# Problem to solve
Output the lines exactly as they stand, starting at the line that contains "family: Salicaceae" and ending at the line that contains "scientific name: Cymbopogon hirtus", with both of those lines included.

--- Begin ---

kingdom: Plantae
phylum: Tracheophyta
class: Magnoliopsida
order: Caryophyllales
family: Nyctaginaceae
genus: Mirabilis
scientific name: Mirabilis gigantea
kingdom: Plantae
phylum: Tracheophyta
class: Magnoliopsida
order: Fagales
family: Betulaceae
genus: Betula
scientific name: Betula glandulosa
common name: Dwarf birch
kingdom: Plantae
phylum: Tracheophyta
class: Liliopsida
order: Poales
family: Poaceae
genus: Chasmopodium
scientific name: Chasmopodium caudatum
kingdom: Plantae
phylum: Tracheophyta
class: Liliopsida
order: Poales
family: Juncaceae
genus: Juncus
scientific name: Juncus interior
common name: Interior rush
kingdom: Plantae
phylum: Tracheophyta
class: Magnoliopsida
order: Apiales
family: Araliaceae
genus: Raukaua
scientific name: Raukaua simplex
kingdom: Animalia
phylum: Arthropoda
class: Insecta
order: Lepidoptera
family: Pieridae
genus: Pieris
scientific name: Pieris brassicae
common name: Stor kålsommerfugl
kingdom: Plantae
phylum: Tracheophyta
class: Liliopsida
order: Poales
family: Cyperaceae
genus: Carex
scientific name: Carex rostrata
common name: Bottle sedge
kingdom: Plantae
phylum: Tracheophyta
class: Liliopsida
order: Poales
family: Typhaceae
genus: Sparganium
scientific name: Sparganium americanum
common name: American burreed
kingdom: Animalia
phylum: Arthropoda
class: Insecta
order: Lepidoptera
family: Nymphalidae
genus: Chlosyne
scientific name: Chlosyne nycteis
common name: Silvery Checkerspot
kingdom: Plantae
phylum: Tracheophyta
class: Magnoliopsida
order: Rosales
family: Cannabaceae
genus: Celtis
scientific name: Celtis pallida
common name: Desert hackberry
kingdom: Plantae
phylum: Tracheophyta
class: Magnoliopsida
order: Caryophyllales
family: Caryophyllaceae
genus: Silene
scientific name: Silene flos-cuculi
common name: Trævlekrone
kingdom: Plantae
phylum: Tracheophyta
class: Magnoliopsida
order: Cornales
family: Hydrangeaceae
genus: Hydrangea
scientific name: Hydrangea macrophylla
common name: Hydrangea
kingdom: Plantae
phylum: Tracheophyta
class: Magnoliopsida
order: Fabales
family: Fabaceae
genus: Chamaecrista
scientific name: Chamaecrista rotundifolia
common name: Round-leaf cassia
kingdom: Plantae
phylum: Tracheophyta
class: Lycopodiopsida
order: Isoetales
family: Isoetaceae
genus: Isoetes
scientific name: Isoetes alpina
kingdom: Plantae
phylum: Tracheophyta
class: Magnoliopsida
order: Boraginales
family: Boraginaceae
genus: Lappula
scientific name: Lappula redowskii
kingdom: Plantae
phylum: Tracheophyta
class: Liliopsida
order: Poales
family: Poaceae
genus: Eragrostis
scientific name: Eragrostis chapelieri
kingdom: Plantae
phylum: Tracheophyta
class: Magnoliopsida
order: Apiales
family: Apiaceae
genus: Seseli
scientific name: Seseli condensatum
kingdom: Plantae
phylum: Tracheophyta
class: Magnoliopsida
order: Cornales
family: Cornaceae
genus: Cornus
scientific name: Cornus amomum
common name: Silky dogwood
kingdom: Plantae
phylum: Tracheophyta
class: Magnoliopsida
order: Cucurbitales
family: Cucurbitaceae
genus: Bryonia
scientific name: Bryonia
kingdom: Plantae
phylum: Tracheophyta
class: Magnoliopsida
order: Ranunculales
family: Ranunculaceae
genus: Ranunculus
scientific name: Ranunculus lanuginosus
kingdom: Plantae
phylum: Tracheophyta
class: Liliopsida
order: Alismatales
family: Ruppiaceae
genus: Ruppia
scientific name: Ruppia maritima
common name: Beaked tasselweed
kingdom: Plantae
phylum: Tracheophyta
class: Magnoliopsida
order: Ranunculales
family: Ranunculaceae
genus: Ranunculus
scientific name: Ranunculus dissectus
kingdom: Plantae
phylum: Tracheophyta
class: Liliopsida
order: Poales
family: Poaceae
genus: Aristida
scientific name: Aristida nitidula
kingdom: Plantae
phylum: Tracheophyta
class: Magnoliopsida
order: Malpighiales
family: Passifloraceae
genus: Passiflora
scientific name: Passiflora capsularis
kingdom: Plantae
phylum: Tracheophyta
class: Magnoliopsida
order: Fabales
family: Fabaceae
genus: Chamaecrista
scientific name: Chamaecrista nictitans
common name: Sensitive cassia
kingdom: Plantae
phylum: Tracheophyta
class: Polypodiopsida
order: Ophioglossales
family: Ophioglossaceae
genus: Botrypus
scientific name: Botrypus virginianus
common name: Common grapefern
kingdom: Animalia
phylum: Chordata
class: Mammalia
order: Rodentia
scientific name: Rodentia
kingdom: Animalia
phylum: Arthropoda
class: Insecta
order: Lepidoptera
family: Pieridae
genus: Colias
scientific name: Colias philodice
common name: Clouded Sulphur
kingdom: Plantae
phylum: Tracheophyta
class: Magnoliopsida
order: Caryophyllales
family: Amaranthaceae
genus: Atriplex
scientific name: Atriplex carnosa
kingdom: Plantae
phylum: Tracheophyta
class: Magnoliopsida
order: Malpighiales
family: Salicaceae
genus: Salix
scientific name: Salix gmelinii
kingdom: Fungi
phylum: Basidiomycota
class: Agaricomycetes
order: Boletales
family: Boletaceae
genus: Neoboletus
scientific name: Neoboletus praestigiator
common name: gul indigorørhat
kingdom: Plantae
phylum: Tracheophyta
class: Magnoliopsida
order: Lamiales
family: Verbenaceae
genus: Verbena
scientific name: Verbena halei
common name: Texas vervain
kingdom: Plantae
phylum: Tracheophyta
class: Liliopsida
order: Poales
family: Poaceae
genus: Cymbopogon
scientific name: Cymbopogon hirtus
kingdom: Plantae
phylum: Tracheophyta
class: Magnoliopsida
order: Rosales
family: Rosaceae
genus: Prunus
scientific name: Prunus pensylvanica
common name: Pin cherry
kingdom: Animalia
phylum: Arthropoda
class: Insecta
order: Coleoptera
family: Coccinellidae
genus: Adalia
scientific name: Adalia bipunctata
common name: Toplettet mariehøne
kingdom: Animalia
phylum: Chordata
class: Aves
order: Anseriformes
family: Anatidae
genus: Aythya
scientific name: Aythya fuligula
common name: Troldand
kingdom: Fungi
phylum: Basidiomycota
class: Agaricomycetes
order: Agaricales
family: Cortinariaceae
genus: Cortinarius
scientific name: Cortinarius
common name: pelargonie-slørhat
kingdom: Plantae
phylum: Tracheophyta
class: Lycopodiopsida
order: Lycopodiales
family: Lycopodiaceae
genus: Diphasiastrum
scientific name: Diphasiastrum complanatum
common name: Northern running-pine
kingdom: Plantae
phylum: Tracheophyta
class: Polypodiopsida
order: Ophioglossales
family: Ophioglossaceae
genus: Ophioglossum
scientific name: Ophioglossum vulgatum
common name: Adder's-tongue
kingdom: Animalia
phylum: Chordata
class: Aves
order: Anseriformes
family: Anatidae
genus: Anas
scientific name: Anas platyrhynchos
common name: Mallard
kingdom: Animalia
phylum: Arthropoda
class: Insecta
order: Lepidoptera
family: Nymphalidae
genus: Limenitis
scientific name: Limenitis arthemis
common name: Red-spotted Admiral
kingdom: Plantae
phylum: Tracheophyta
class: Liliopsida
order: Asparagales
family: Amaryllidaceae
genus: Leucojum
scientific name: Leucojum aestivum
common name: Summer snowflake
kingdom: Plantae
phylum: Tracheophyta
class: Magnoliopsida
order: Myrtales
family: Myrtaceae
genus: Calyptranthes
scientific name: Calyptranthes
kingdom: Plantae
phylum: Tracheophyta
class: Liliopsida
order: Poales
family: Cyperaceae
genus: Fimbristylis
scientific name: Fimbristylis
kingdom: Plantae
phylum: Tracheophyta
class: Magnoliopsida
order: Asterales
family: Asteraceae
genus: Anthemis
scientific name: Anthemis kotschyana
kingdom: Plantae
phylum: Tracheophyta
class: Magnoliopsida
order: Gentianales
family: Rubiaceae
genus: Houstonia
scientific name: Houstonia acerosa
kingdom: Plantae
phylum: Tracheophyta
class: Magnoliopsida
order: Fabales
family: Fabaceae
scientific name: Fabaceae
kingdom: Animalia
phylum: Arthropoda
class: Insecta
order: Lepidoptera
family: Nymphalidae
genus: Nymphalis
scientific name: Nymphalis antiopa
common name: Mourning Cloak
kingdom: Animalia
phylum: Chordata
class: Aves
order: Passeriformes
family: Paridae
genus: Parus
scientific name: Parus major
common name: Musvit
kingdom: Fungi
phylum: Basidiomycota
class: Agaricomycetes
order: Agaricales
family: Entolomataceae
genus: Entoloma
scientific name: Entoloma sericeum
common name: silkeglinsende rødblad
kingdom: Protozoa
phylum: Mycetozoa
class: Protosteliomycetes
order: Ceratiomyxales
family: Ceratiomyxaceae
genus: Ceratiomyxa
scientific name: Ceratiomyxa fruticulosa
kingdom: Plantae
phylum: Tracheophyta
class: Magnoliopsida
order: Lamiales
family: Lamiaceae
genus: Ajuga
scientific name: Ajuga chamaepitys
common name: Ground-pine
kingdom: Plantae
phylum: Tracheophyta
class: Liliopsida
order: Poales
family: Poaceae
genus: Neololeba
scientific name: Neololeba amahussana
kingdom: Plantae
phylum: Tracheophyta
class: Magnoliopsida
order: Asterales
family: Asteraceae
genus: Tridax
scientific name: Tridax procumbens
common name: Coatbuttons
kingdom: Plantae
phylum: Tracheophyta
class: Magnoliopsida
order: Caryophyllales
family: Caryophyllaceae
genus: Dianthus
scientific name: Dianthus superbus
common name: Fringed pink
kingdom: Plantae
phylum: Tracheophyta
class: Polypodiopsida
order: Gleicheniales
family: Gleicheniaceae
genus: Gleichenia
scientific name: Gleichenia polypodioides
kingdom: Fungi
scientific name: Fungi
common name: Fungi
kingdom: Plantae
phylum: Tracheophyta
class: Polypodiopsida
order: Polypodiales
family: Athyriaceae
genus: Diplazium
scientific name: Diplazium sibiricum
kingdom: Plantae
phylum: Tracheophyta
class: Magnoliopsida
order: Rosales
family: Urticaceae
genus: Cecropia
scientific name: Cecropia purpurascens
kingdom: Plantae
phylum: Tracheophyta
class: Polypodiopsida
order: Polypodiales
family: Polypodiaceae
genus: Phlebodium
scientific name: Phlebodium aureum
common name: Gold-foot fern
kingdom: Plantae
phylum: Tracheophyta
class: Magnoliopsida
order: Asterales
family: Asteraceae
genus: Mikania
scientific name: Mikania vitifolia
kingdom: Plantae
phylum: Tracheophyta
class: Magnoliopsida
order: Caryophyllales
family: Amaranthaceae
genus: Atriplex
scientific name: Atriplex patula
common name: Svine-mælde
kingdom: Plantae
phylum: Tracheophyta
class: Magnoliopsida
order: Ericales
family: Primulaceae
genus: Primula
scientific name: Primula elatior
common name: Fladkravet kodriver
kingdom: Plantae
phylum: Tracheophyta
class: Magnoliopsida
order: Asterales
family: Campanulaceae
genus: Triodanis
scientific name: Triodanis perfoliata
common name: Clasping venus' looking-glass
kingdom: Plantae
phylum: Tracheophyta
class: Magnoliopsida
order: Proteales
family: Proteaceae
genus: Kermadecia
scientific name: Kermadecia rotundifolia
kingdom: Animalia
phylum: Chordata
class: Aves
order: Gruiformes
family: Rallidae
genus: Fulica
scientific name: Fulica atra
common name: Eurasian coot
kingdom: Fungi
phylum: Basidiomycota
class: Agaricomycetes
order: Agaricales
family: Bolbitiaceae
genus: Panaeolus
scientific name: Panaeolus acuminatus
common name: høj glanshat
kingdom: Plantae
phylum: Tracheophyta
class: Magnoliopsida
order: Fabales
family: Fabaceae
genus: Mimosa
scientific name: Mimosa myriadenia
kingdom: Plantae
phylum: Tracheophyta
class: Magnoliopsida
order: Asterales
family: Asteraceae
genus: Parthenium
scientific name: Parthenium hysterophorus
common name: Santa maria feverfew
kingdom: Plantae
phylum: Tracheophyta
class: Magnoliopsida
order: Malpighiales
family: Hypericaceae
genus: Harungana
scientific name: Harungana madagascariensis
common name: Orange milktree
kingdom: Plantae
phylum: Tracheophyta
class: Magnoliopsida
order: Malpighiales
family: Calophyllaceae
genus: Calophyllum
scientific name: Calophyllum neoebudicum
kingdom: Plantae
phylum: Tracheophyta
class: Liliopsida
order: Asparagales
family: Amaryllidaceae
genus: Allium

--- End ---

# Output
family: Salicaceae
genus: Salix
scientific name: Salix gmelinii
kingdom: Fungi
phylum: Basidiomycota
class: Agaricomycetes
order: Boletales
family: Boletaceae
genus: Neoboletus
scientific name: Neoboletus praestigiator
common name: gul indigorørhat
kingdom: Plantae
phylum: Tracheophyta
class: Magnoliopsida
order: Lamiales
family: Verbenaceae
genus: Verbena
scientific name: Verbena halei
common name: Texas vervain
kingdom: Plantae
phylum: Tracheophyta
class: Liliopsida
order: Poales
family: Poaceae
genus: Cymbopogon
scientific name: Cymbopogon hirtus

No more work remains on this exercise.